Recurring automation fits here too. Ask the agent to review skill files and instructions for redundancy, stale references, and unnecessary text. Have it open a PR. Then a human reviews it.

What The Scorecard Cannot See

The scorecard is evidence-based by design. If the evidence is in the repo, git history, tickets, PRs, CI, automations, or connected systems, the agent has something to inspect. If the evidence lives only in people’s heads, private chats, Slack threads, or a developer’s personal AI setup, the scorecard may miss it.

Read the score as evidence from one vantage point, not as truth.

If it points you in a useful direction, it is useful. If it misses something important, improve the evidence or improve the scorecard.

For example: am I spending tokens efficiently? How much of my context window is boilerplate? Which instructions are actually earning their keep? Where is context being wasted?

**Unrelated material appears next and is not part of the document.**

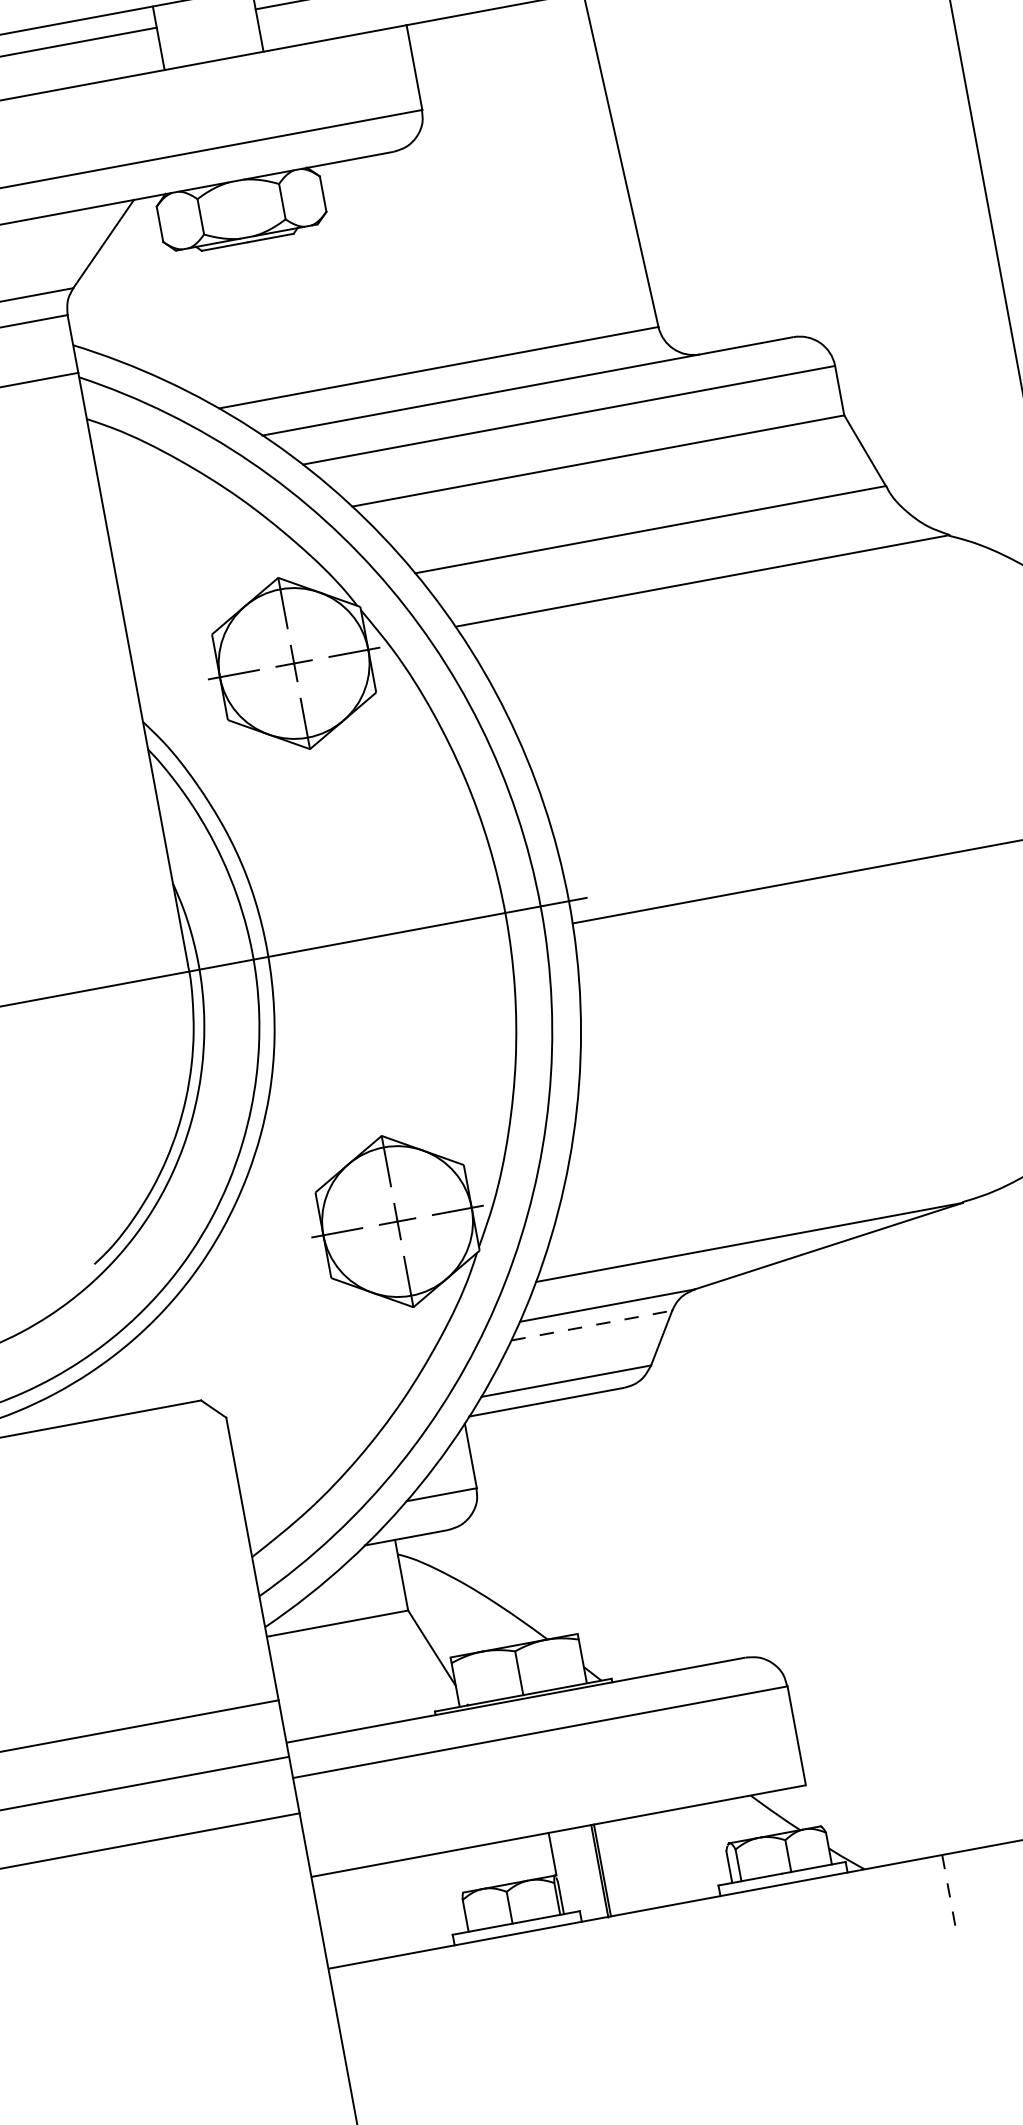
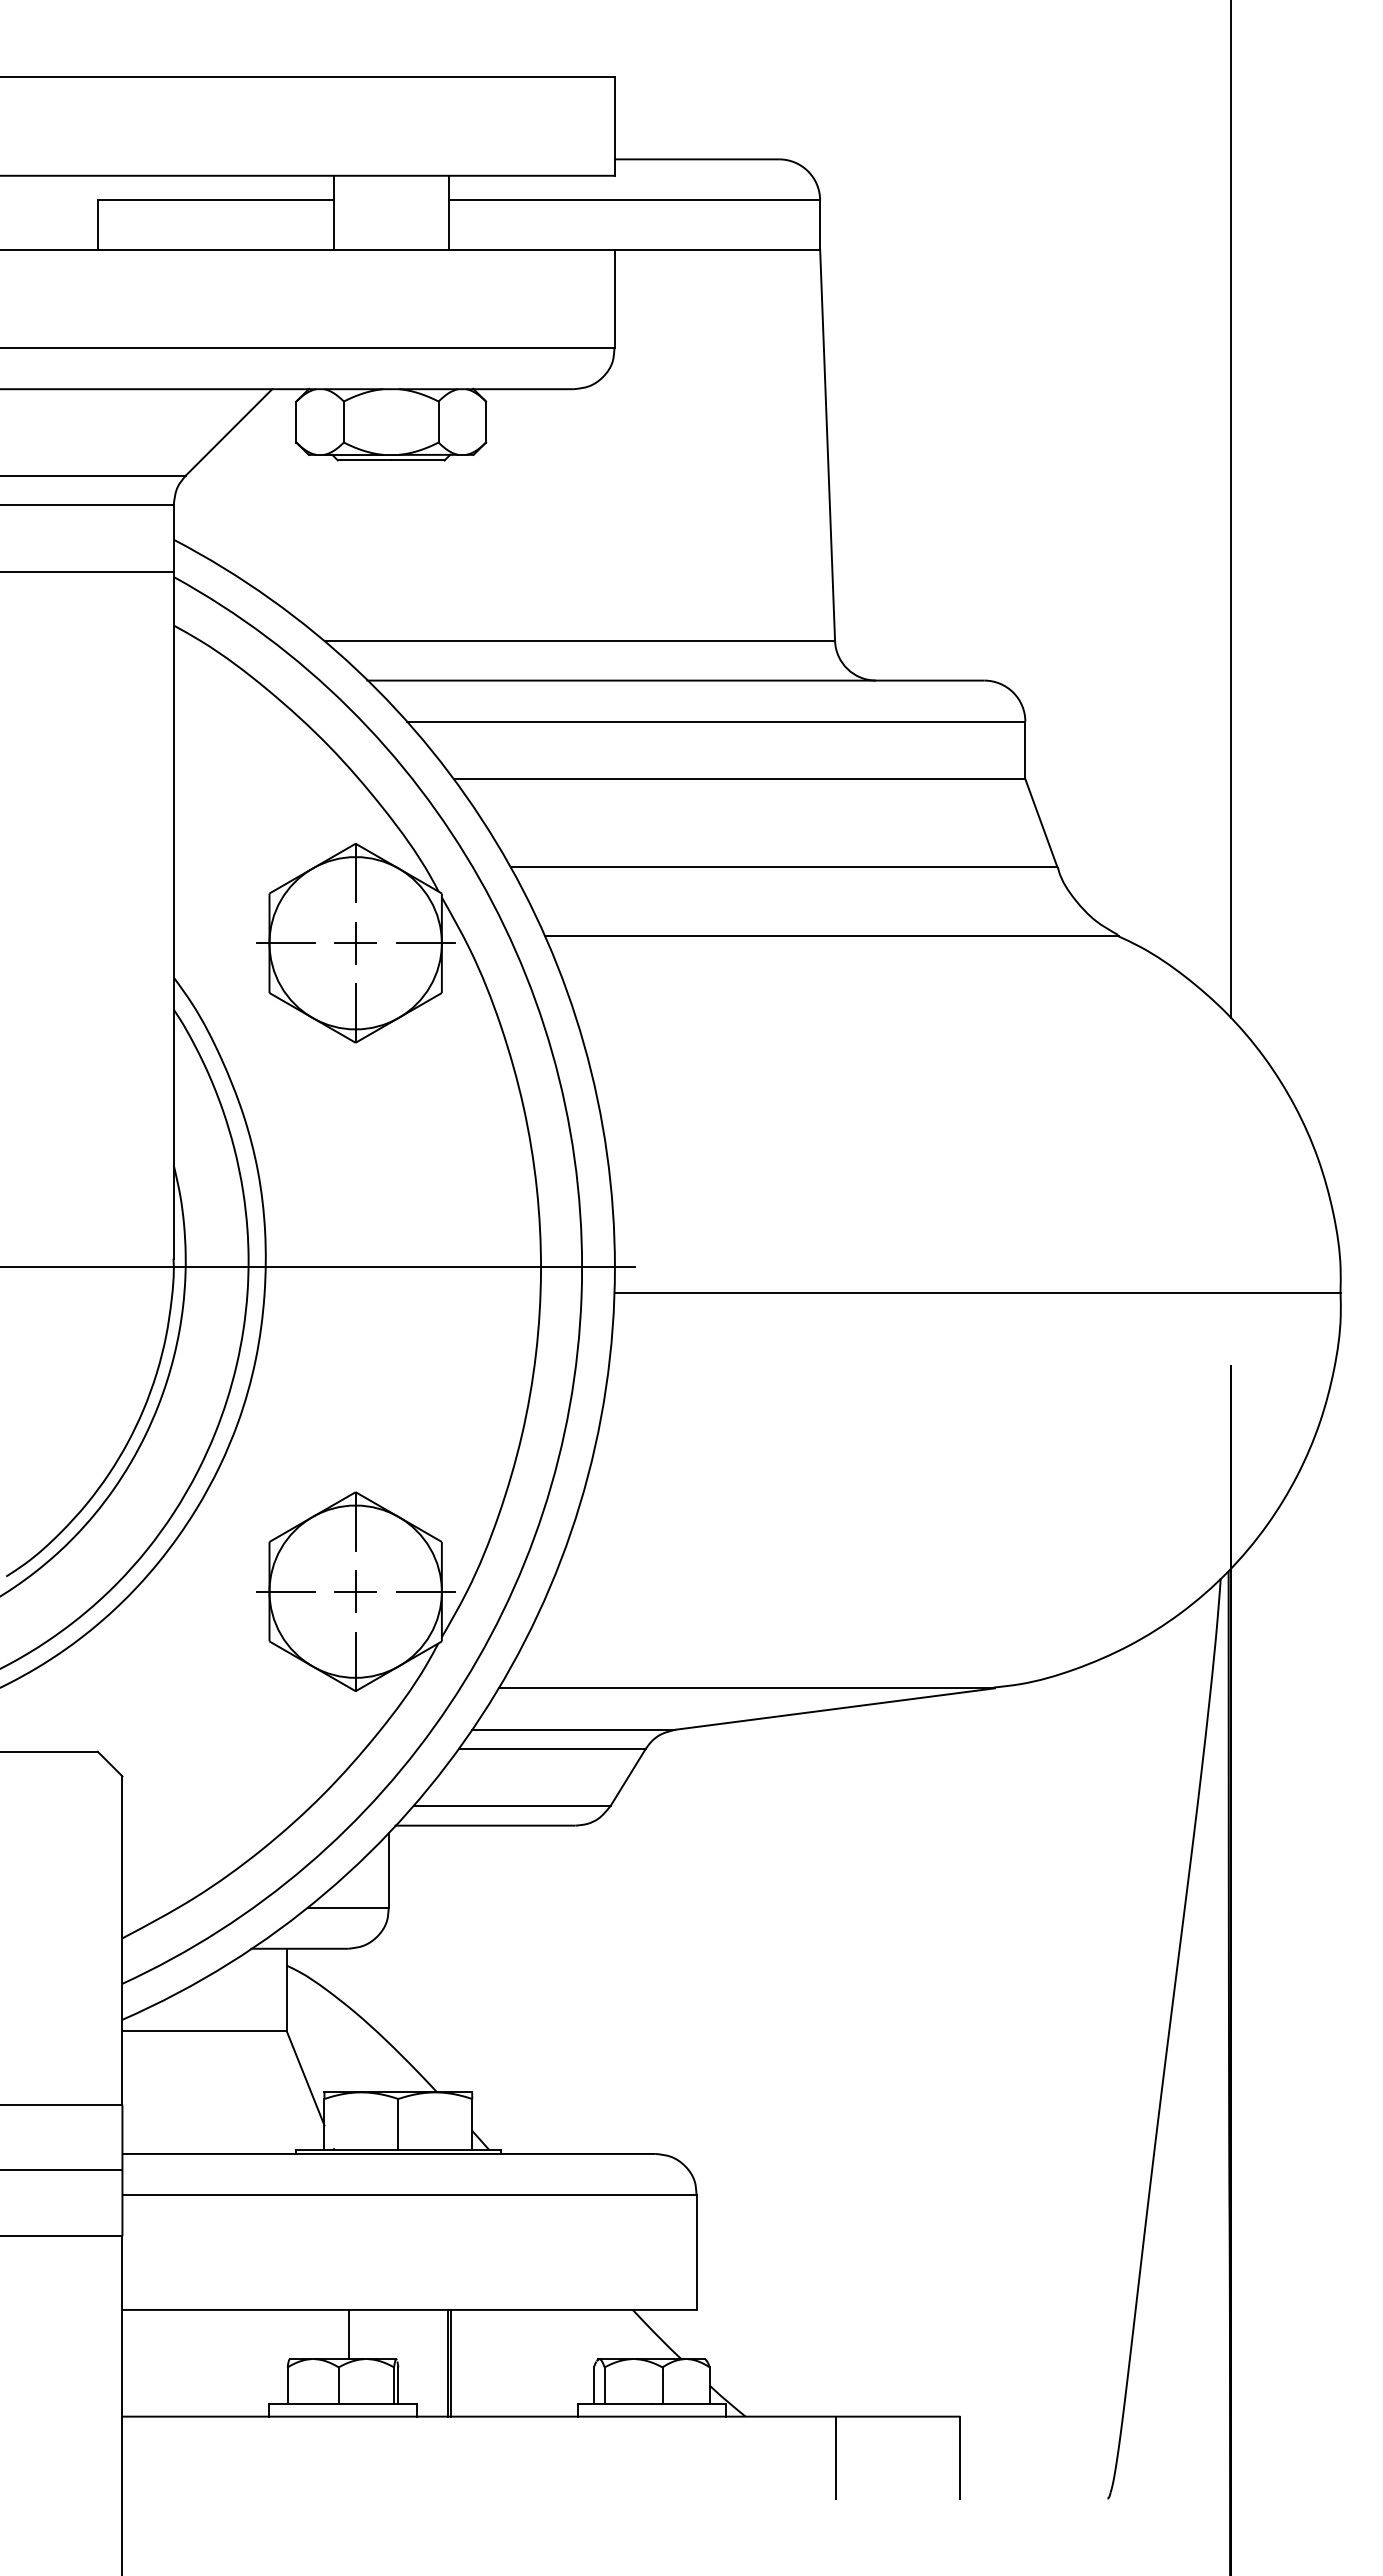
line: (591, 1325) -> (552, 1748), dashed -> solid
line: (552, 1854) -> (349, 2334), moved
line: (948, 1890) -> (835, 2457), dashed -> solid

I couldn’t find a way to ask that. Maybe you could infer some of it from instruction file size, duplication, and stale references. But I would love tooling that maps where context is going and whether it is helping. Ideas (and improved tooling) most welcome! The best idea I’ve seen so far is to have repeatable dummy tasks which you periodically run, just to measure token use. Most of what I found was targeted at agentic systems, not dev harnesses.

Audio is another example. I have started talking to agents more. I know other advanced users do this too. Is that a maturity signal? Maybe. But there may be no durable file-system evidence that it happened.

This is a v0.1 scorecard. It should improve with feedback, and it should change as the industry changes. If better ways appear to measure token efficiency, context bloat, or instruction usefulness, those should become part of the assessment.

The Scorecard

The scorecard is here: github.com/wandir-tech/agentic-engineering-scorecard.

Run it on a repo. Tell me where it is wrong. I would like to learn that.